Sevdiği adamın başını bir fesleğen saksısında saklayan genç bir kadının acısı… William Holman Hunt’ın 1868 tarihli Isabella ve Fesleğen Saksısı tablosu, John Keats’in şiirinden esinlense de, aslında kaybedilen bir aşkın en dramatik tasviri.
Renklerin ihtişamı, gözyaşlarının ağırlığı ve aşkın gölgesinde solan bir ruh…
Eserin Adı: Isabella ve Fesleğen Saksısı
Eserin Tarihi: 1868
Eserin Boyutları: 187 cm × 116 cm
Eserin Ağırlığı: Yaklaşık 25-35 kg
Eserin Sanatçısı: William Holman Hunt
William Holman Hunt, İngiliz ressamların en dikkat çeken isimlerinden biriydi. Ön-Rafaelit Kardeşliği’ni kuranlardan biri olarak eserlerinde her zaman ayrıntıya, canlı renklere ve sembollere önem verdi.
Onun tablolarına bakınca sadece bir resim değil, içinde duygu dolu bir hikaye görürsünüz. Hunt’ın en güzel yanı, sanatına ve inançlarına hayatı boyunca sadık kalmasıydı.
Yasla Yoğrulan Bir Aşk Hikayesi
Tablonun merkezinde Isabella var… Kaybettiği sevgilisi Lorenzo’nun başını fesleğen saksısına gömmüş.

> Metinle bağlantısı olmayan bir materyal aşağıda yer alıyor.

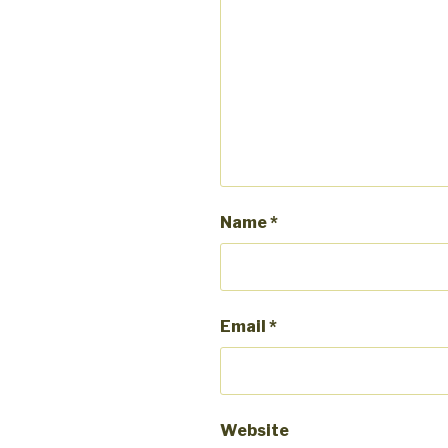
Name
*
Email
*
Website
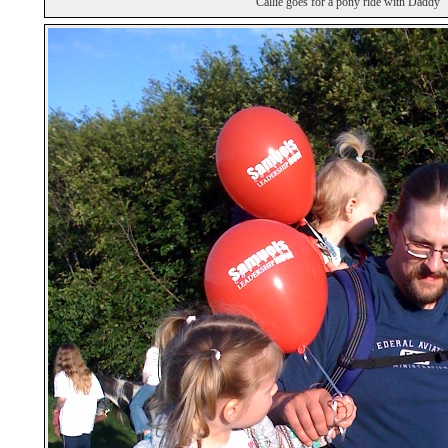
Callie goes for a pony ride with Daddy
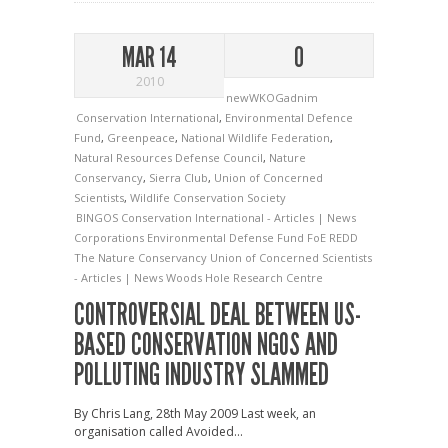
MAR 14
0
2010
newWKOGadnim
Conservation International
,
Environmental Defence
Fund
,
Greenpeace
,
National Wildlife Federation
,
Natural Resources Defense Council
,
Nature
Conservancy
,
Sierra Club
,
Union of Concerned
Scientists
,
Wildlife Conservation Society
BINGOS
Conservation International - Articles | News
Corporations
Environmental Defense Fund
FoE
REDD
The Nature Conservancy
Union of Concerned Scientists
- Articles | News
Woods Hole Research Centre
CONTROVERSIAL DEAL BETWEEN US-
BASED CONSERVATION NGOS AND
POLLUTING INDUSTRY SLAMMED
By Chris Lang, 28th May 2009 Last week, an
organisation called Avoided...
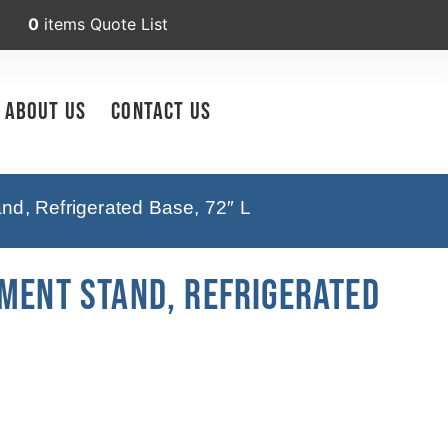
0
items
Quote List
About Us
Contact Us
nd, Refrigerated Base, 72″ L
pment Stand, Refrigerated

Onunla konuşuyor, saçlarını saksıya yaslıyor, her gözyaşında toprağı suluyor. Keats’in dizelerinde geçen “Isabella tatlı fesleğenini sonsuza dek astı / Ve onu gözyaşlarıyla özüne kadar ıslattı” mısraları adeta resimde hayat buluyor.
Hunt’ın Dramla Dokunan Tuvali
William Holman Hunt, bu eseri sadece bir aşk trajedisini değil, aynı zamanda kendi acısını da tuvale taşımak için yaptı.

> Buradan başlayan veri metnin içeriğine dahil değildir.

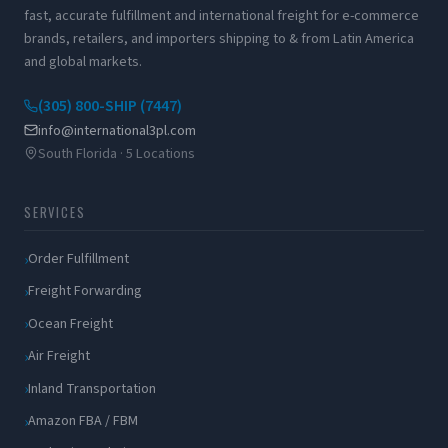
fast, accurate fulfillment and international freight for e-commerce
brands, retailers, and importers shipping to & from Latin America
and global markets.
(305) 800-SHIP (7447)
info@international3pl.com
South Florida · 5 Locations
SERVICES
Order Fulfillment
Freight Forwarding
Ocean Freight
Air Freight
Inland Transportation
Amazon FBA / FBM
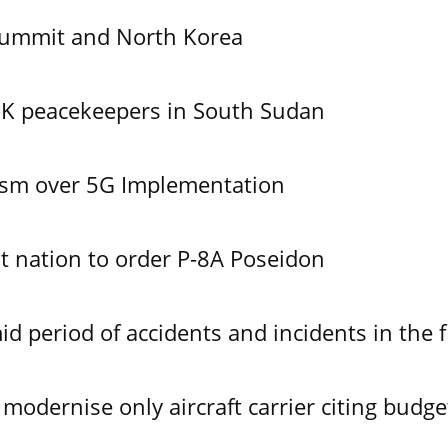
Summit and North Korea
UK peacekeepers in South Sudan
ism over 5G Implementation
 nation to order P-8A Poseidon
id period of accidents and incidents in the f
modernise only aircraft carrier citing budge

Eşi Fanny’yi kaybettikten sonra, onun yüz hatlarını Isabella’ya aktardı. Yani bu tablo yalnızca Isabella’nın değil, Hunt’ın da kaybının bir yansıması.
Gözyaşlarıyla Sulanan Fesleğen
Isabella, tablonun bir versiyonunda yataktan yeni kalkmış haliyle resmedilmiş. Arkada çevrilmiş bir örtü, önünde özenle işlenmiş bir sunak gibi duran masa ve üstünde Lorenzo’nun başıyla birlikte büyüyen fesleğen…
Bitkinin her yaprağı aslında gözyaşıyla yeşermiş gibi görünüyor. Bu detay, tabloyu salt bir resim olmaktan çıkarıp yaşayan bir hikayeye dönüştürüyor.
Ölümle Ölümsüzleşen Aşk
Isabella’nın saksıya sarılıp kederle eriyişi, izleyiciyi derin bir iç çekişe davet ediyor. Tabloya bakan herkese, “Sevgi bu kadar güçlü olabilir mi? Ölüm bile ayıramaz mı?” diye düşündürüyor.